When facts are undisputed their legal effect becomes a question of law. (Lindsey v. Edgar (1984), 129 Ill. App. 3d 718, 721, 473 N.E.2d 92, 94; see also B.F. Gump Co. v. Industrial Comm’n (1952), 411 Ill. 196, 198, 103 N.E.2d 504, 506.) It is well established in this State that a reviewing court is not bound by an administrative agency’s conclusions of law. (Chemetco, Inc. v. Pollution Control Board (1986), 140 Ill. App. 3d 283, 286, 488 N.E.2d 639, 641.) Rather, the reviewing court must exercise independent review and judgment on such questions. (Illinois Bell Telephone Co. v. Human Rights Comm’n (1989), 190 Ill. App. 3d 1036, 1046, 547 N.E.2d 499, 506.) As a result, neither the views of the Village of Roxana nor the findings of the Pollution Control Board are or can be dispositive on the question of whether the two applications at issue in this case are “substantially the same.”

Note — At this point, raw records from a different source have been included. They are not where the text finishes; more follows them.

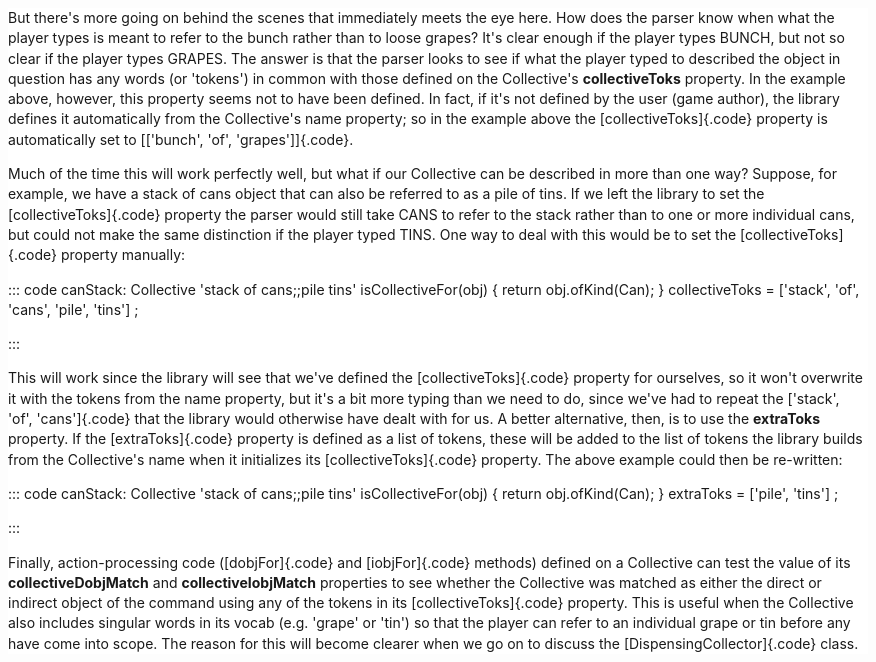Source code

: But there\'s more going on behind the scenes that immediately meets the
eye here. How does the parser know when what the player types is meant
to refer to the bunch rather than to loose grapes? It\'s clear enough if
the player types BUNCH, but not so clear if the player types GRAPES. The
answer is that the parser looks to see if what the player typed to
described the object in question has any words (or \'tokens\') in common
with those defined on the Collective\'s **collectiveToks** property. In
the example above, however, this property seems not to have been
defined. In fact, if it\'s not defined by the user (game author), the
library defines it automatically from the Collective\'s name property;
so in the example above the [collectiveToks]{.code} property is
automatically set to [\[\'bunch\', \'of\', \'grapes\'\]]{.code}.

Much of the time this will work perfectly well, but what if our
Collective can be described in more than one way? Suppose, for example,
we have a stack of cans object that can also be referred to as a pile of
tins. If we left the library to set the [collectiveToks]{.code} property
the parser would still take CANS to refer to the stack rather than to
one or more individual cans, but could not make the same distinction if
the player typed TINS. One way to deal with this would be to set the
[collectiveToks]{.code} property manually:

::: code
     canStack: Collective 'stack of cans;;pile tins'
        isCollectiveFor(obj) { return obj.ofKind(Can); }
        collectiveToks = ['stack', 'of', 'cans', 'pile', 'tins'] 
     ;
     
:::

This will work since the library will see that we\'ve defined the
[collectiveToks]{.code} property for ourselves, so it won\'t overwrite
it with the tokens from the name property, but it\'s a bit more typing
than we need to do, since we\'ve had to repeat the [\'stack\', \'of\',
\'cans\']{.code} that the library would otherwise have dealt with for
us. A better alternative, then, is to use the **extraToks** property. If
the [extraToks]{.code} property is defined as a list of tokens, these
will be added to the list of tokens the library builds from the
Collective\'s name when it initializes its [collectiveToks]{.code}
property. The above example could then be re-written:

::: code
     canStack: Collective 'stack of cans;;pile tins'
        isCollectiveFor(obj) { return obj.ofKind(Can); }
        extraToks = ['pile', 'tins'] 
     ;   
     
:::

Finally, action-processing code ([dobjFor]{.code} and [iobjFor]{.code}
methods) defined on a Collective can test the value of its
**collectiveDobjMatch** and **collectiveIobjMatch** properties to see
whether the Collective was matched as either the direct or indirect
object of the command using any of the tokens in its
[collectiveToks]{.code} property. This is useful when the Collective
also includes singular words in its vocab (e.g. \'grape\' or \'tin\') so
that the player can refer to an individual grape or tin before any have
come into scope. The reason for this will become clearer when we go on
to discuss the [DispensingCollector]{.code} class.
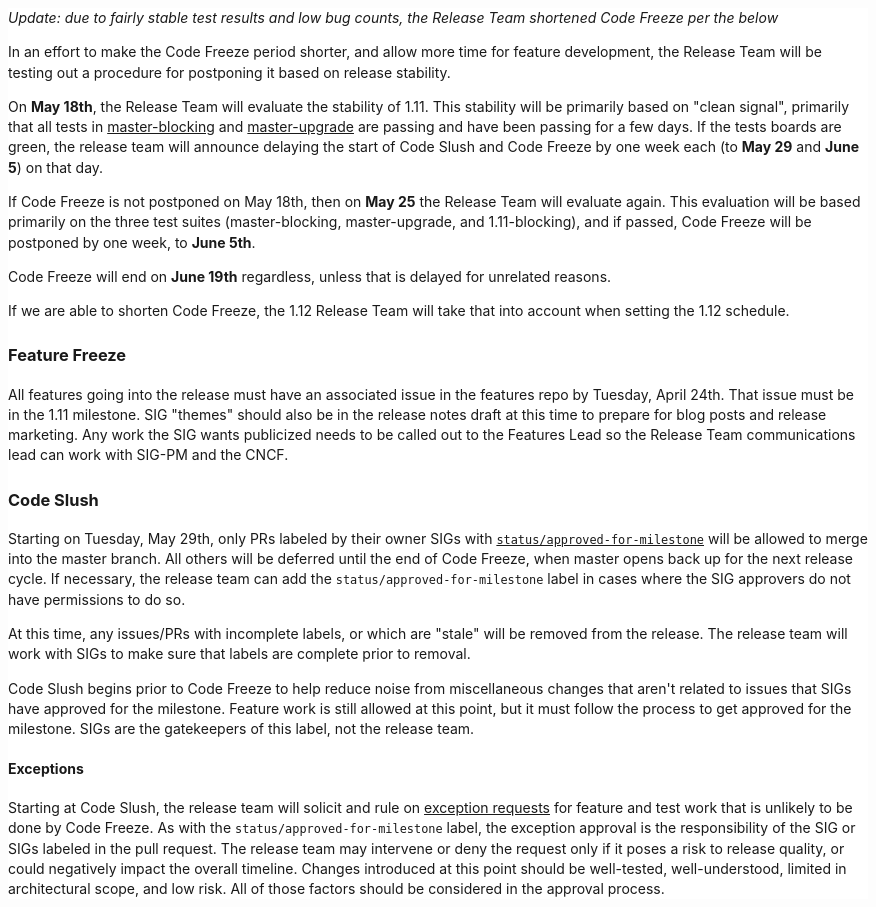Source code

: *Update: due to fairly stable test results and low bug counts, the Release Team shortened Code Freeze per the below*

In an effort to make the Code Freeze period shorter, and allow more time for feature development, the Release Team will be testing out a procedure for postponing it based on release stability.

On **May 18th**, the Release Team will evaluate the stability of 1.11.  This stability will be primarily based on "clean signal", primarily that all tests in [master-blocking](https://k8s-testgrid.appspot.com/sig-release-master-blocking) and [master-upgrade](https://k8s-testgrid.appspot.com/sig-release-master-upgrade) are passing and have been passing for a few days.  If the tests boards are green, the release team will announce delaying the start of Code Slush and Code Freeze by one week each (to **May 29** and **June 5**) on that day.

If Code Freeze is not postponed on May 18th, then on **May 25** the Release Team will evaluate again.  This evaluation will be based primarily on the three test suites (master-blocking, master-upgrade, and 1.11-blocking), and if passed, Code Freeze will be postponed by one week, to **June 5th**.

Code Freeze will end on **June 19th** regardless, unless that is delayed for unrelated reasons.

If we are able to shorten Code Freeze, the 1.12 Release Team will take that into account when setting the 1.12 schedule.

### Feature Freeze

All features going into the release must have an associated issue in the features repo by Tuesday, April 24th. That issue must be in the 1.11 milestone.  SIG "themes" should also be in the release notes draft at this time to prepare for blog posts and release marketing.  Any work the SIG wants publicized needs to be called out to the Features Lead so the Release Team communications lead can work with SIG-PM and the CNCF.

### Code Slush

Starting on Tuesday, May 29th, only PRs labeled by their owner SIGs with [`status/approved-for-milestone`](/ephemera/issues.md) will be allowed to merge into the master branch. All others will be deferred until the end of Code Freeze, when master opens back up for the next release cycle. If necessary, the release team can add the `status/approved-for-milestone` label in cases where the SIG approvers do not have permissions to do so.

At this time, any issues/PRs with incomplete labels, or which are "stale" will be removed from the release.  The release team will work with SIGs to make sure that labels are complete prior to removal.

Code Slush begins prior to Code Freeze to help reduce noise from miscellaneous changes that aren't related to issues that SIGs have approved for the milestone. Feature work is still allowed at this point, but it must follow the process to get approved for the milestone. SIGs are the gatekeepers of this label, not the release team.

#### Exceptions

Starting at Code Slush, the release team will solicit and rule on [exception requests](https://github.com/kubernetes/features/blob/master/EXCEPTIONS.md) for feature and test work that is unlikely to be done by Code Freeze. As with the `status/approved-for-milestone` label, the exception approval is the responsibility of the SIG or SIGs labeled in the pull request. The release team may intervene or deny the request only if it poses a risk to release quality, or could negatively impact the overall timeline. Changes introduced at this point should be well-tested, well-understood, limited in architectural scope, and low risk.  All of those factors should be considered in the approval process.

In acting as it did, the Pollution Control Board relied exclusively on the fact that the two disputed applications seek expansion of the same regional pollution control facility. As Justice Welch correctly points out, however, this factor is not sufficient, standing alone, to make those applications “substantially the same” within the meaning of section 39.2(m) of the Environmental Protection Act (Ill. Rev. Stat. 1989, ch. HV-k, par. 1039.2(m)). Rather, the question of “substantial sameness” is to be gauged according to the criteria set forth in section 39.2(a) of the Act (Ill. Rev. Stat. 1989, ch. lll1^, par. 1039.2(a)).

Even if we assume, for the sake of argument, that proper application of these criteria normally requires specialized scientific or technical knowledge within the agency’s expertise, that still does not furnish a reason for ordering this particular case to be taken up again by the Pollution Control Board. In this case, the substantive criteria are not in question. Determinations have already been made at the administrative level that Laidlaw’s application complied with those criteria, while the previous application did not. These determinations were not challenged and are no longer subject to change. In my view, this now immutable difference is sufficient in itself to prevent the applications from ever being regarded as “substantially the same.” Given this, I fail to see what possible purpose would be served by allowing further administrative proceedings on remand.

For the foregoing reasons, I would reverse outright the Board’s order finding that the Village had no jurisdiction to consider the application, and I would affirm the Village’s decision granting Laidlaw’s application. Accordingly, I dissent.